Cell migration, cell invasion, cells homeostasis and inflammatory response appeared to be activated (Fig. 4A), while monocytopoiesis and development of connective tissues tended to be suppressed (Fig. 4B). IL-17 Signaling, HMGB1 Signaling, Granulocyte Adhesion and Diapedesis, Role of Macrophages, Fibroblasts and Endothelial Cells in Rheumatoid Arthritis, Inflammasome pathway were predicted with positive z-score (0 < z-score < 2), while Erythropoietin Signaling Pathway were predicted with negative z-score (− 2 < z-score < 0) (Fig. 4C).
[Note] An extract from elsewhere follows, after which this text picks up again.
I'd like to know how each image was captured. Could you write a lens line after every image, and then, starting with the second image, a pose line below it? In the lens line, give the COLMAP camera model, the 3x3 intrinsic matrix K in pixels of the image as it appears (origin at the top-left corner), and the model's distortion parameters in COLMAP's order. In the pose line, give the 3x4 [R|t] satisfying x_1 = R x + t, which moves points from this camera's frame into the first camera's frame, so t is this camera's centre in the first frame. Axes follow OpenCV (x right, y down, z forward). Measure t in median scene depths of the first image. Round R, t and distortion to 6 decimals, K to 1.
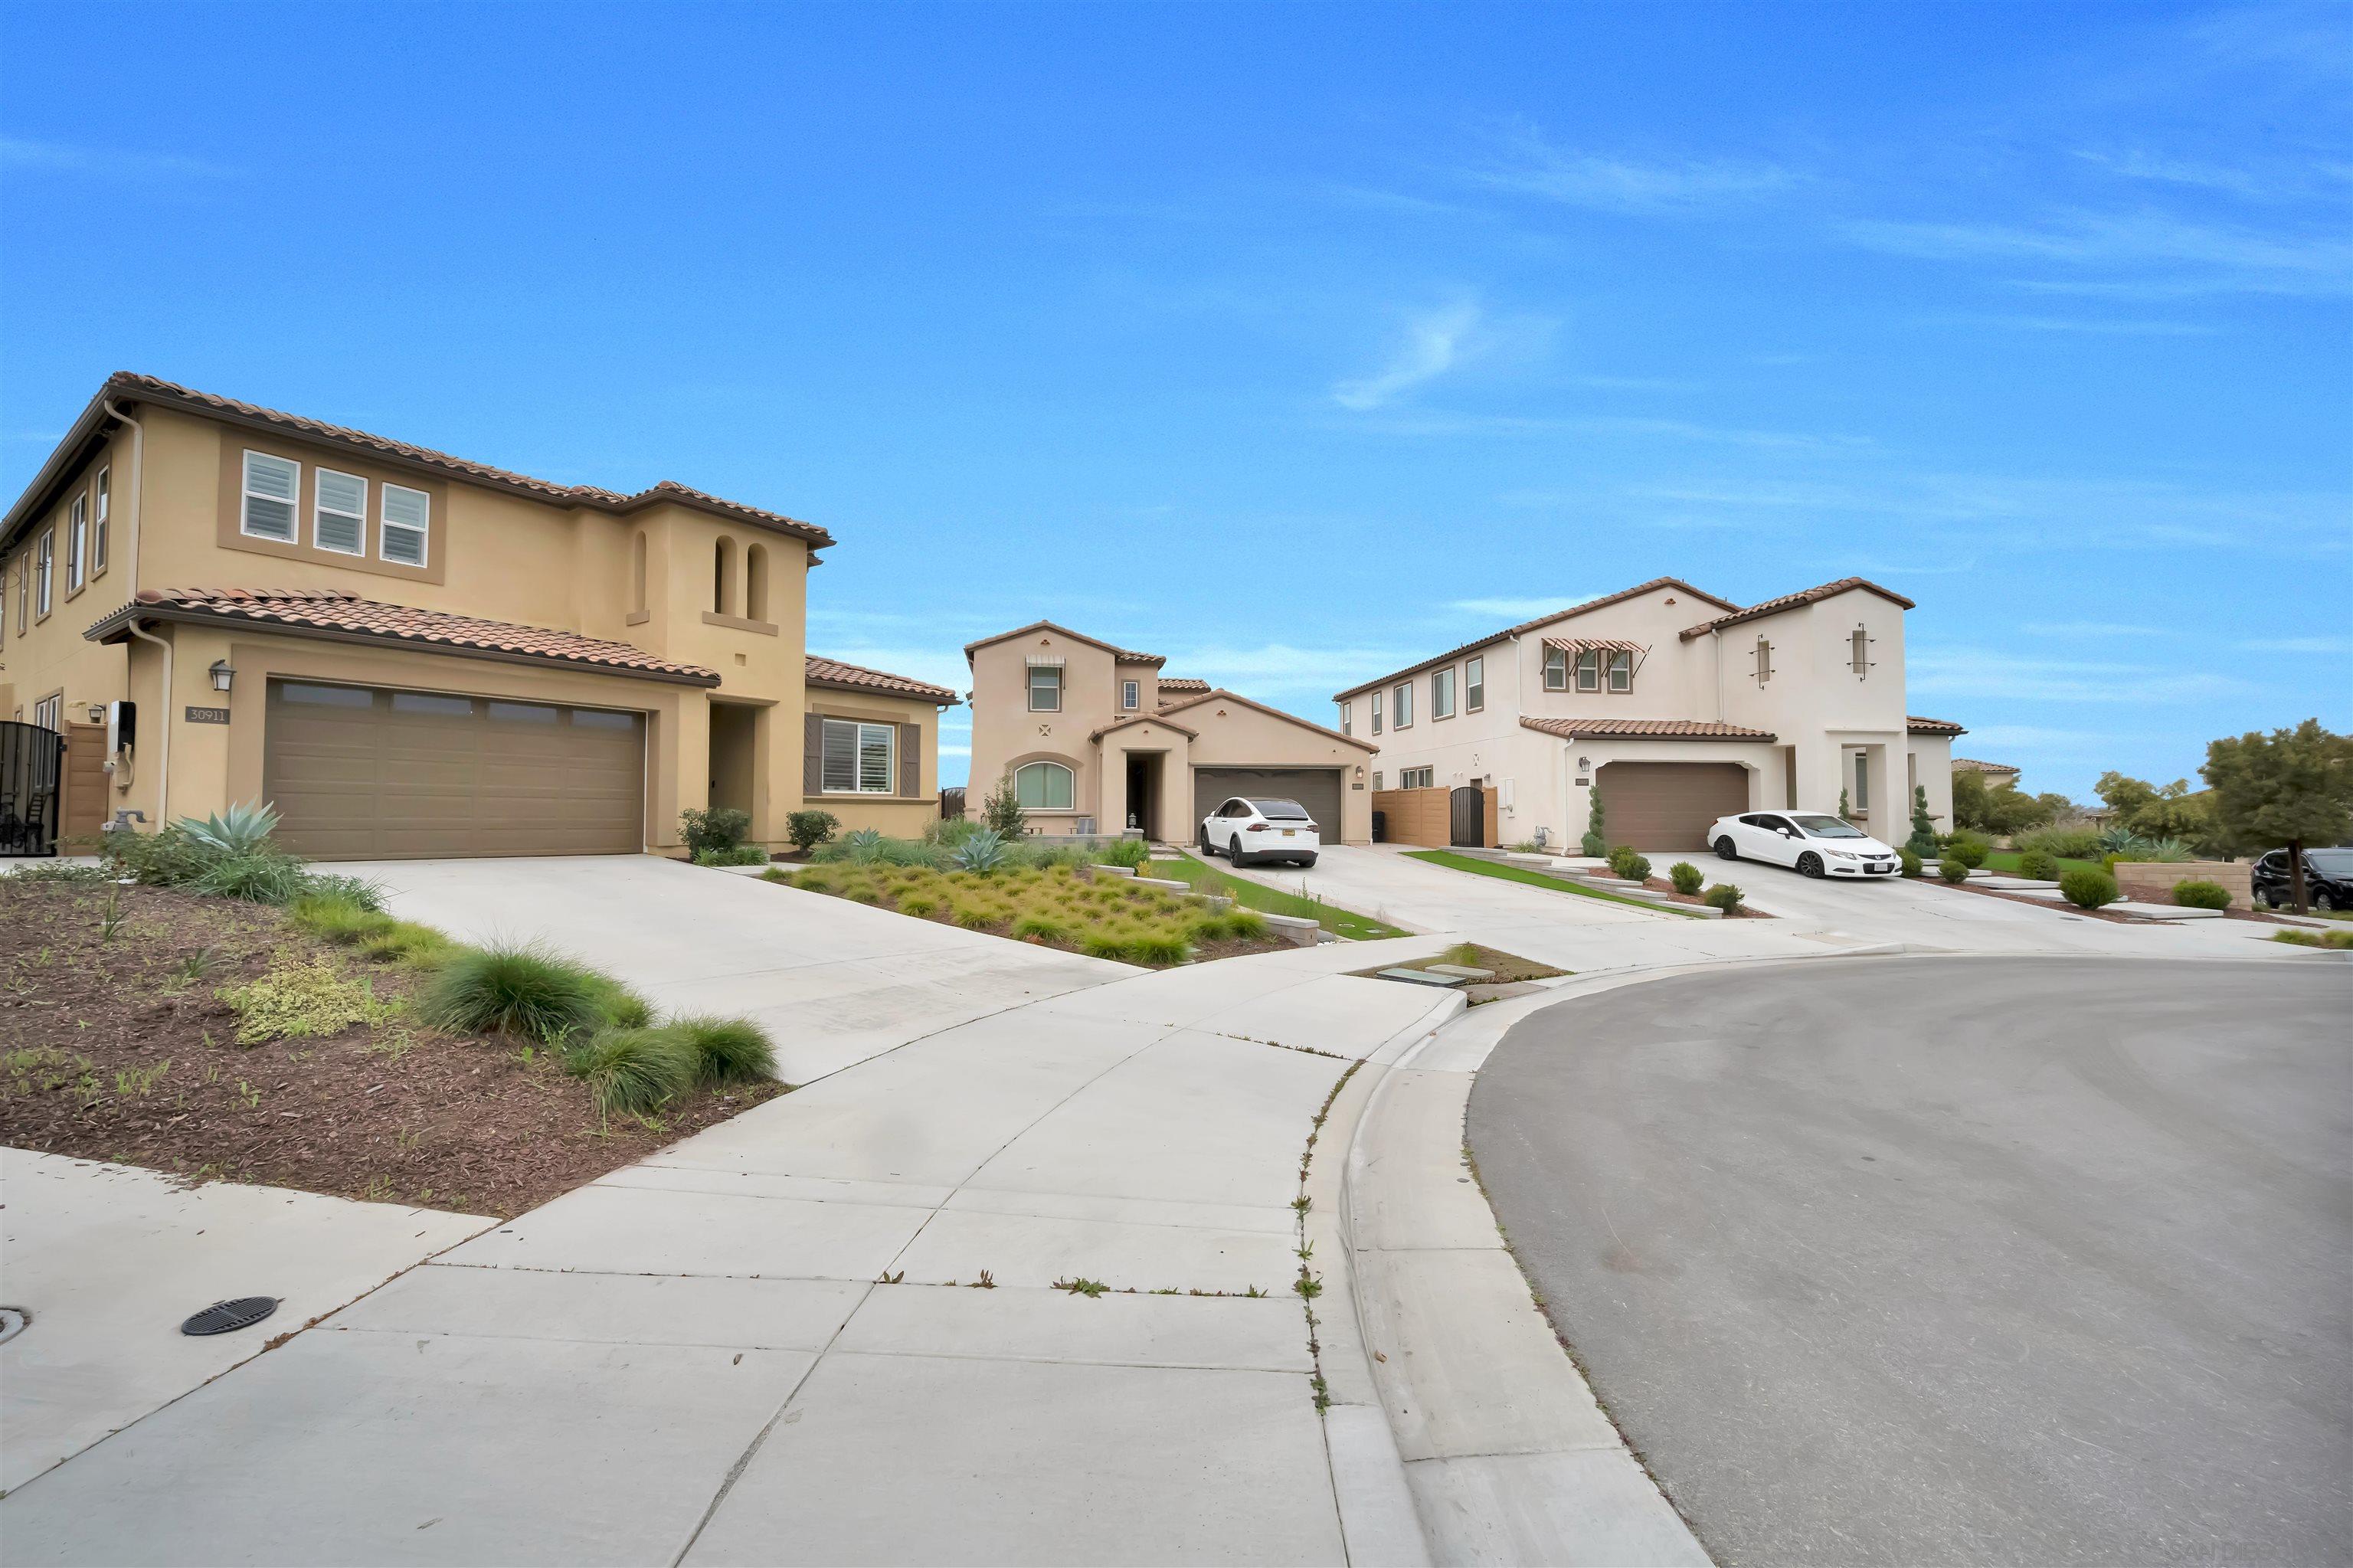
lens RADIAL K [[932.0, 0, 1176.5], [0, 932.0, 784.0], [0, 0, 1]] dist [-0.001249, -0.000263]
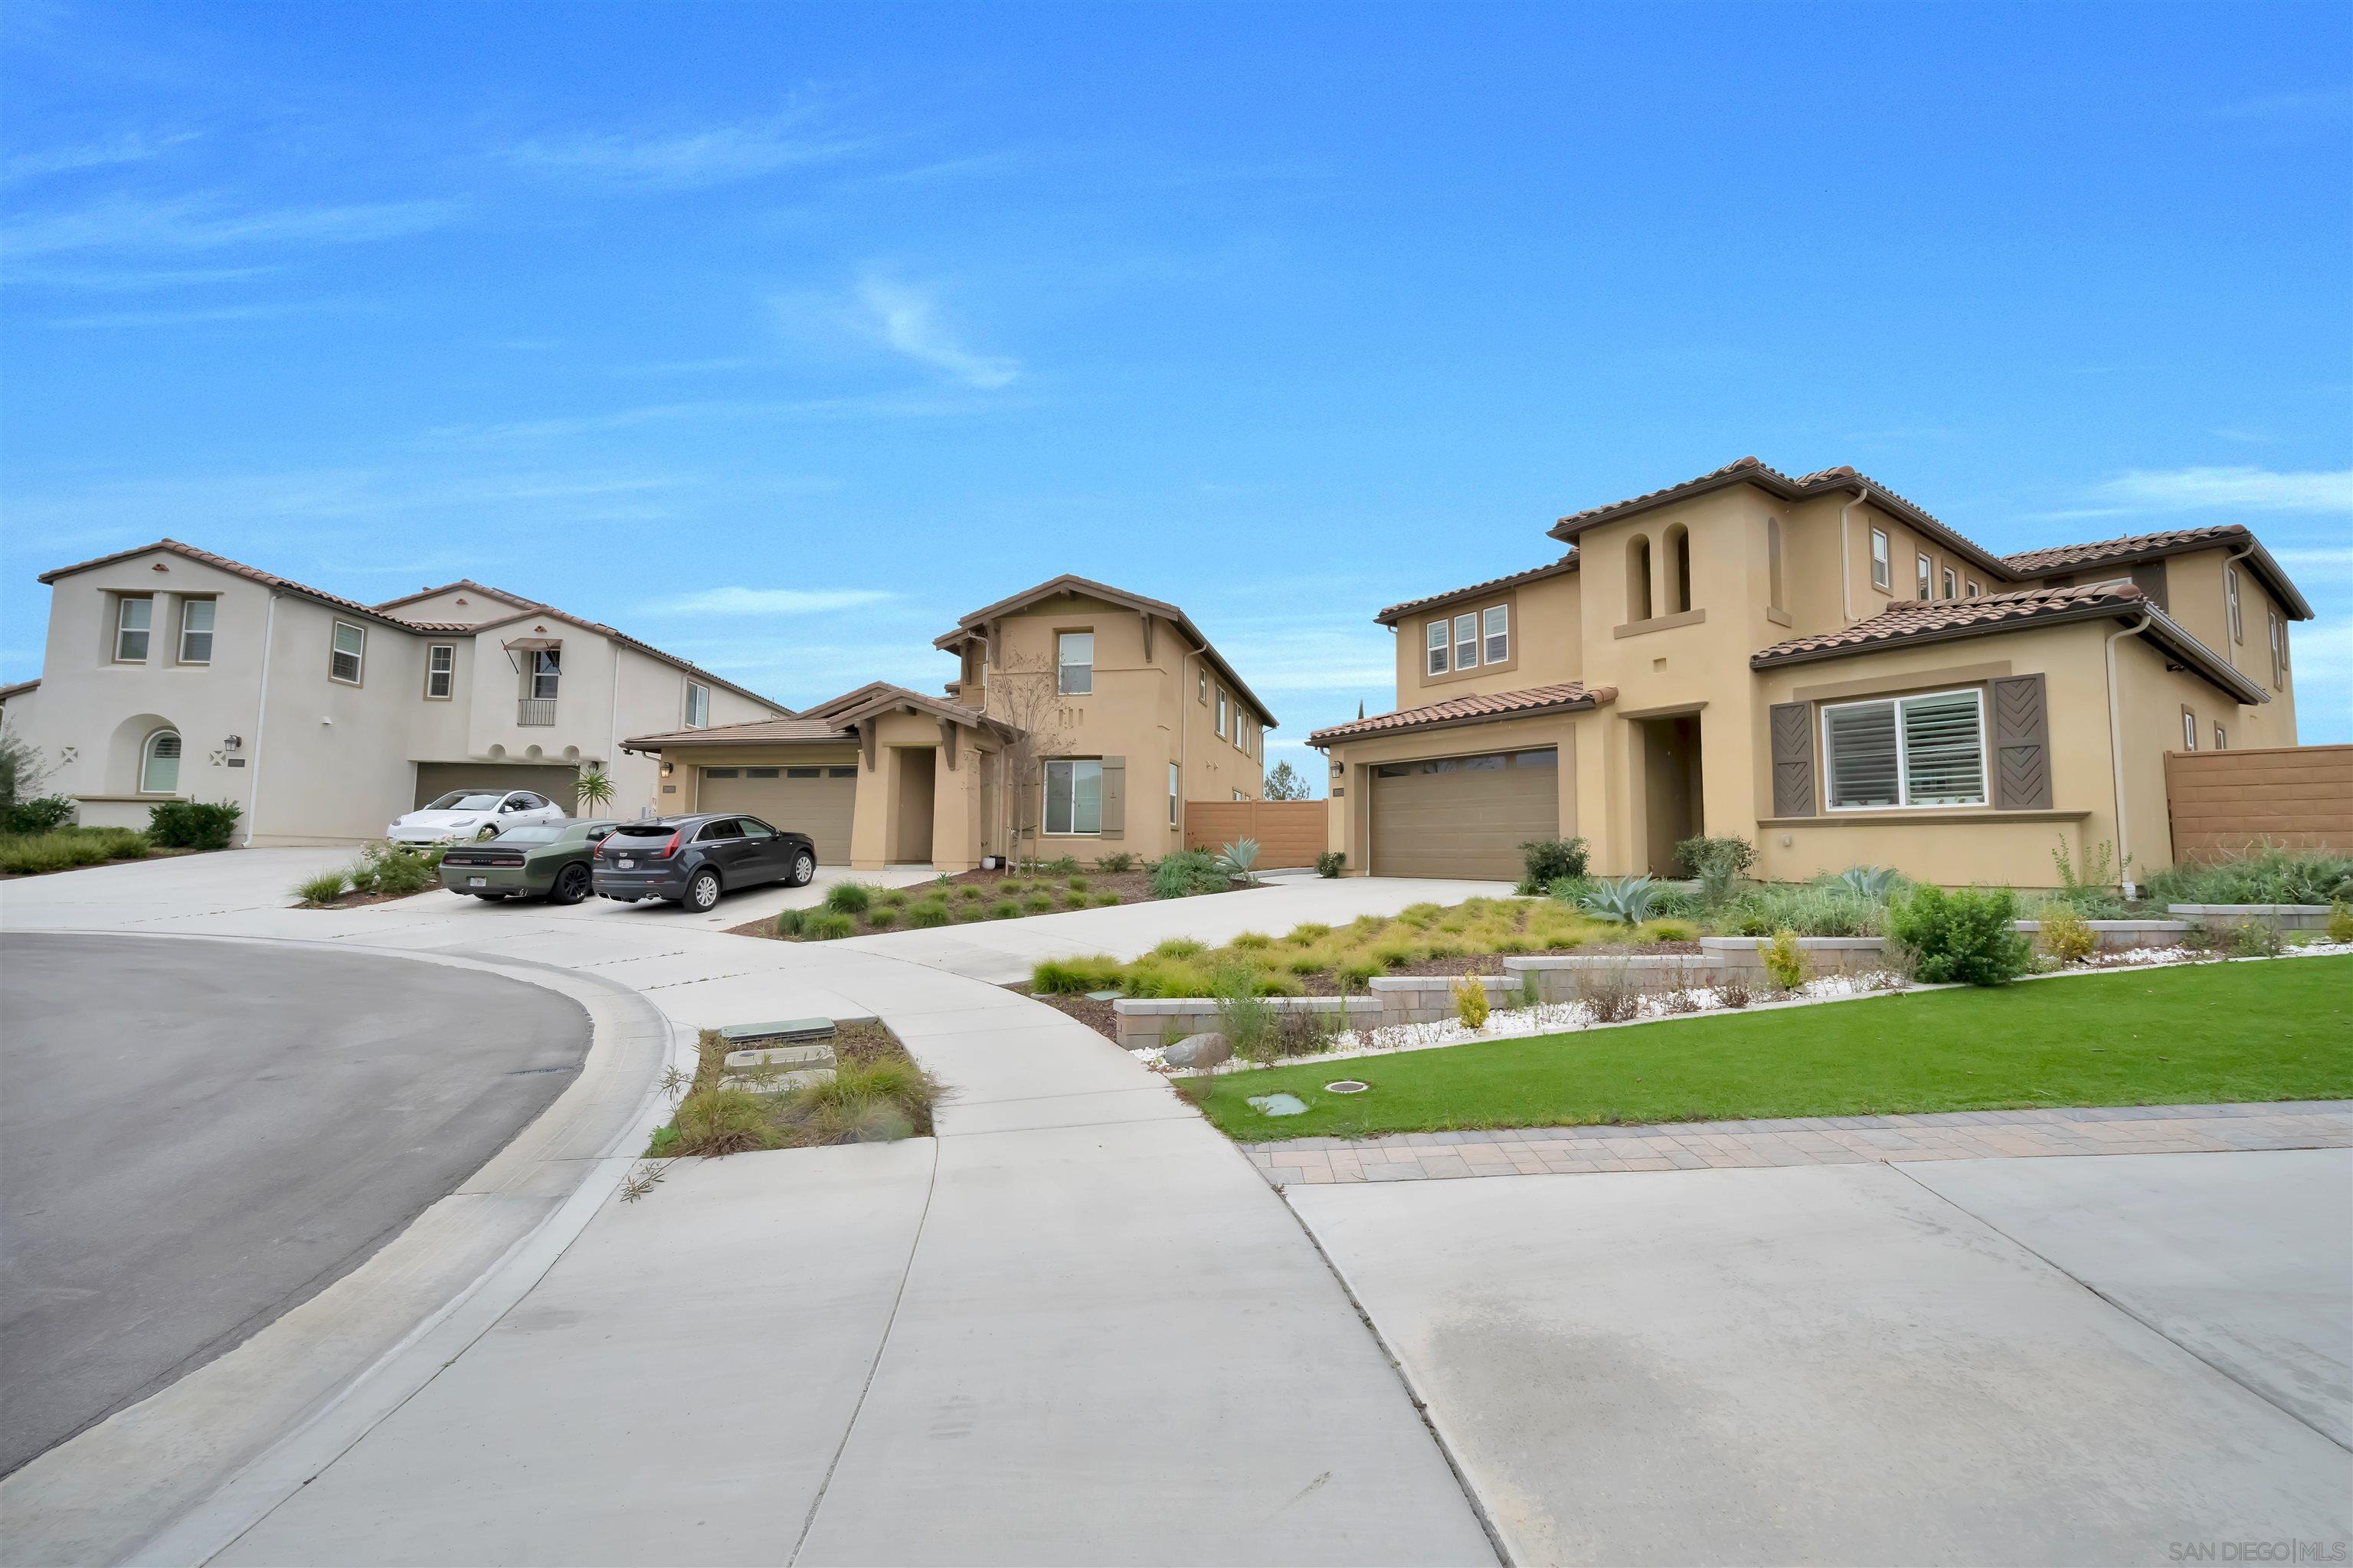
lens RADIAL K [[932.0, 0, 1176.5], [0, 932.0, 784.0], [0, 0, 1]] dist [-0.001249, -0.000263]
pose [[-0.369688, -0.087828, -0.924996, 0.514831], [0.015020, 0.994828, -0.100462, 0.060124], [0.929035, -0.051033, -0.366456, 0.940122]]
Compared with healthy controls, HMGB1 signaling tended to be upregulated in active sJIA (Fig. 4C). HMGB1 is a damage associated molecular pattern (DAMP), which has been studied in a series of inflammatory diseases, including JIA. Highly increased levels of HMGB1 have also been reported during MAS [16]. Since HMGB1 was not included in the PEA inflammation panel, HMGB1 levels were determined by ELISA. The active sJIA group had significantly higher HMGB1 levels than the inactive sJIA group (Fig. 5A). In paired analysis, eight of the nine patients had higher HMGB1 levels when in active disease phase, one patient had a slightly higher HMGB1 level in the inactive phase (0.84 ng/mL in inactive and 0.76 ng/mL in active) (Fig. 5B). The ROC analysis (AUC = 0.839, 95% confidence interval 0.688–0.989) confirmed the ability of HMGB1 to distinguish active and inactive sJIA (Fig. 5C).